MALINA : Je pense que c'est un peu dans l'esprit du néo-plasticisme, car j'ai dit que si on a une attitude dans le domaine de l'art qui considère seulement les choses statiques, à la limite, cela arrête le développement dans l'avenir du cinéma par exemple. Je pense que s'il y a une place pour les tableaux et sculptures statiques, il y a une place aussi pour une expérience différente. Je pense que nous avons aujourd'hui beaucoup de discussions entre artistes différents, seulement chacun se défend avec les mêmes termes que les autres !
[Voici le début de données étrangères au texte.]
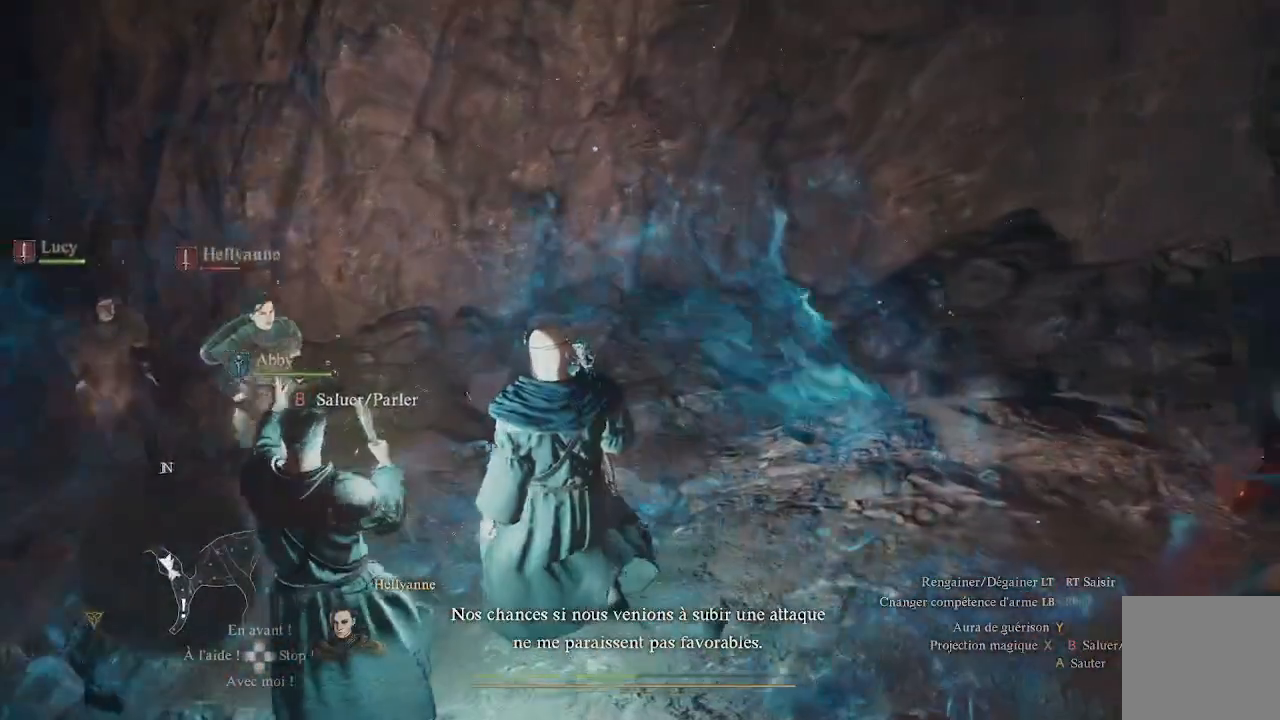
{"buttons": [], "left_stick": "center", "right_stick": "center", "events": [[33, "right_stick", "left"], [300, "right_stick", "center"]]}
Je pense que si l'on discute du tableau traditionnel, c'est difficile de faire une comparaison avec un tableau cinétique, parce que c'est une expérience très différente. Maintenant, si une personne désire obtenir une expérience religieuse, est-ce vraiment plus facile avec un objet statique qu'avec un objet cinétique, je n'en suis pas sûr. L'homme, pendant des millions d'années, a adoré le feu et l'a contemplé dans la cheminée... Or, le feu bouge ! Je pense qu'il y a dans l'art cinétique un type de mouvement qui aide les personnes à faire l'expérience mystique, peut-être une expérience différente. Je pense que c'est la même chose si l'artiste discute avec un homme de cinéma. Si, vous dites à l'homme de cinéma : " Le cinéma n'est pas l'art tel que je le conçois ... ", c'est une question très privée et très personnelle. Je pense que le monde est suffisamment grand pour permettre toutes les formes d'expression. Maintenant, si pour Domela, un tableau qui bouge, qui contient un mouvement réel, lui donne de l'inquiétude, cela me peine beaucoup, car je connais beaucoup de monde qui trouve là une satisfaction dans le domaine de l'art. Je pense que c'est mieux si nous travaillons ensemble, c'est une peu comme une discussion que Michel-Ange a faite pour savoir quelle est la forme d'art supérieure : la peinture ou la sculpture. A mon avis, il est difficile de décider. Michel-Ange a dit que l'art véritable est la sculpture. Comment pouvez-vous savoir ? Vous avez un morceau de pierre. Il faut en éliminer, et après seulement vous arrivez à quelque chose. La peinture est toute illusion. Alors il a fait les deux ! Pour lui, pourtant, je pense que la sculpture est toujours meilleure. Seulement je pense que c'est là un débat sans solution, c'est une question de goût.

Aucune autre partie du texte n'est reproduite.